# [GIVEN EXERCISE 1]
Please transcribe the part of the Ogg Vorbis acceleration thread that runs from "DarkWave Studio automatically" to "automatically for him.".
# [GIVEN EXERCISE 2]
Decide whether each statement (a), (b) and (c) agrees with the Ogg Vorbis acceleration thread. Answer yes or no for each and quote the words from the thread that decide it.
(a) DarkWave Studio chooses between x86 and x64 on its own.
(b) The thread says that "if" statements make things faster.
(c) Writing full independent paths for operations means little work for the programmer.

# [PROVIDED PASSAGE]
═══

Ogg Vorbis acceleration project
Reply #101
is it possible to make a universal encoder, which could recognize what SSE commands your processor supports?

  • forart.eu
  • [*][*]
Ogg Vorbis acceleration project
Reply #102
Not only !

DarkWave Studio automatically select x86/x64 and correct SSE* instructions to use...

  • [JAZ]
  • [*][*][*][*][*]
Ogg Vorbis acceleration project
Reply #103
@forat.eu:  I guess you are aware that you cannot go with an "if" statement everytime you have to decide if you should use one technology or another, right?

With this, I mean that for an application to properly and automatically (or even manually via a setting) switch between using SSE or not, and not lose all gains the programmer has to write full independent paths for those operations.  ("If" statements do really slow things).

Yet, this also means lots of work for the programmer, since he has to do manually what a compiler does automatically for him.

═══

# [ROWS]
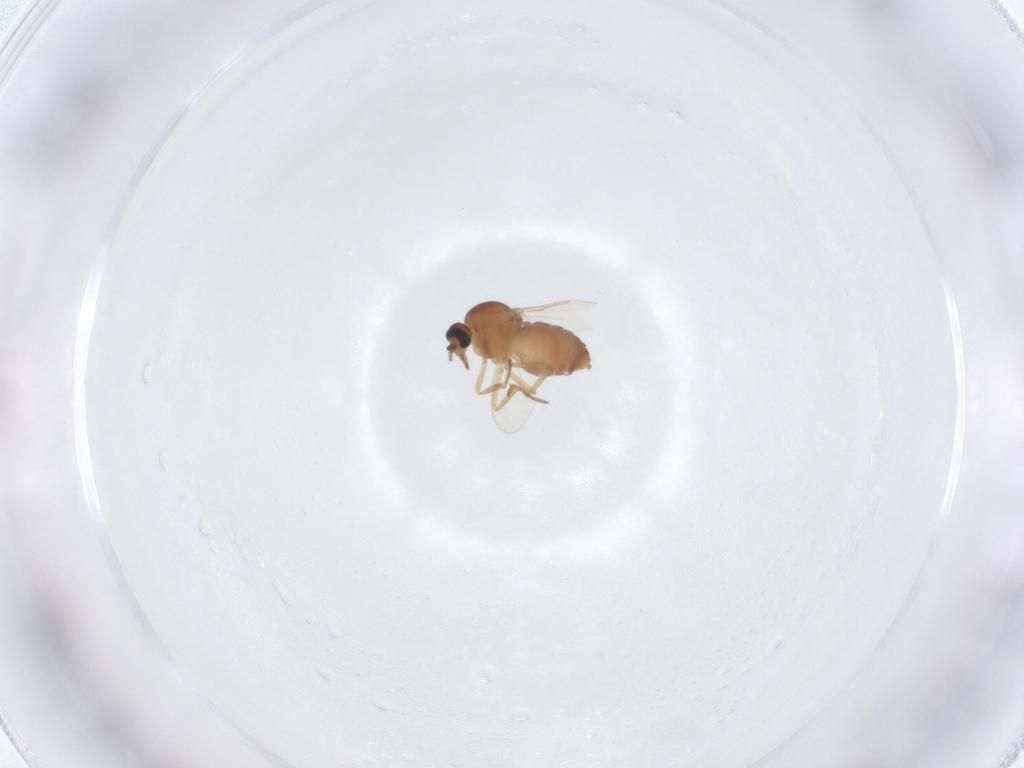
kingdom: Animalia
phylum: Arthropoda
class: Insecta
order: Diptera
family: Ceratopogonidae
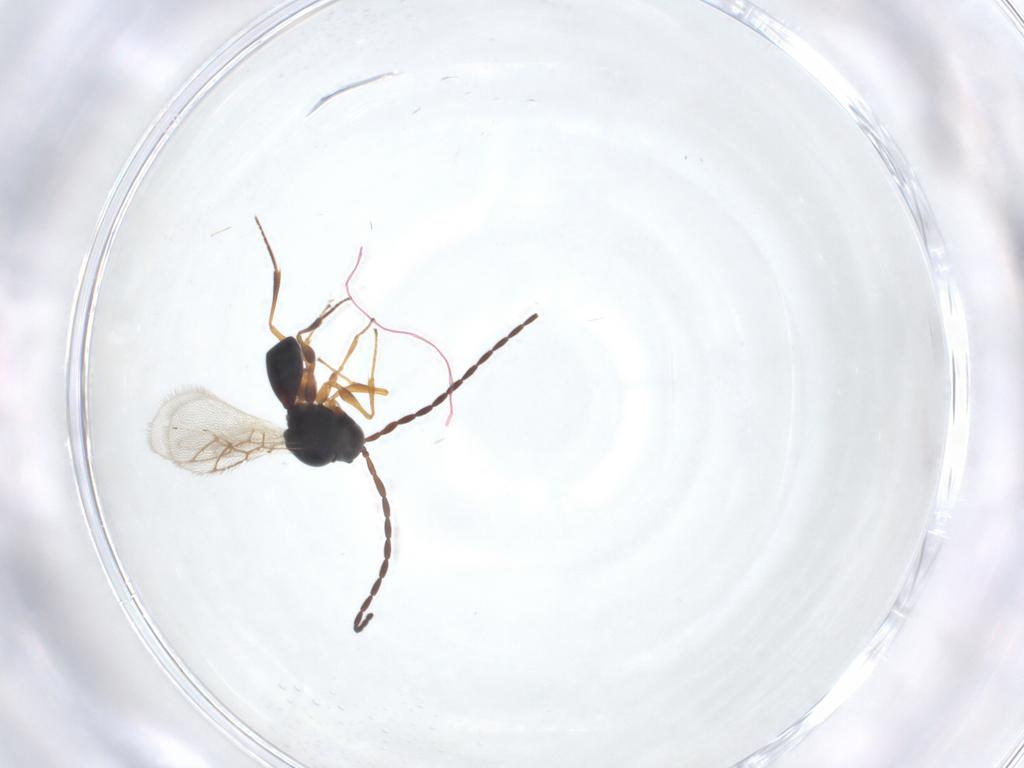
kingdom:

═══

# [RESULT 1]
DarkWave Studio automatically select x86/x64 and correct SSE* instructions to use...

  • [JAZ]
  • [*][*][*][*][*]
Ogg Vorbis acceleration project
Reply #103
@forat.eu:  I guess you are aware that you cannot go with an "if" statement everytime you have to decide if you should use one technology or another, right?

With this, I mean that for an application to properly and automatically (or even manually via a setting) switch between using SSE or not, and not lose all gains the programmer has to write full independent paths for those operations.  ("If" statements do really slow things).

Yet, this also means lots of work for the programmer, since he has to do manually what a compiler does automatically for him.

# [RESULT 2]
(a) Yes: "DarkWave Studio automatically select x86/x64 and correct SSE* instructions to use..."
(b) No: "("If" statements do really slow things)."
(c) No: "Yet, this also means lots of work for the programmer, since he has to do manually what a compiler does automatically for him."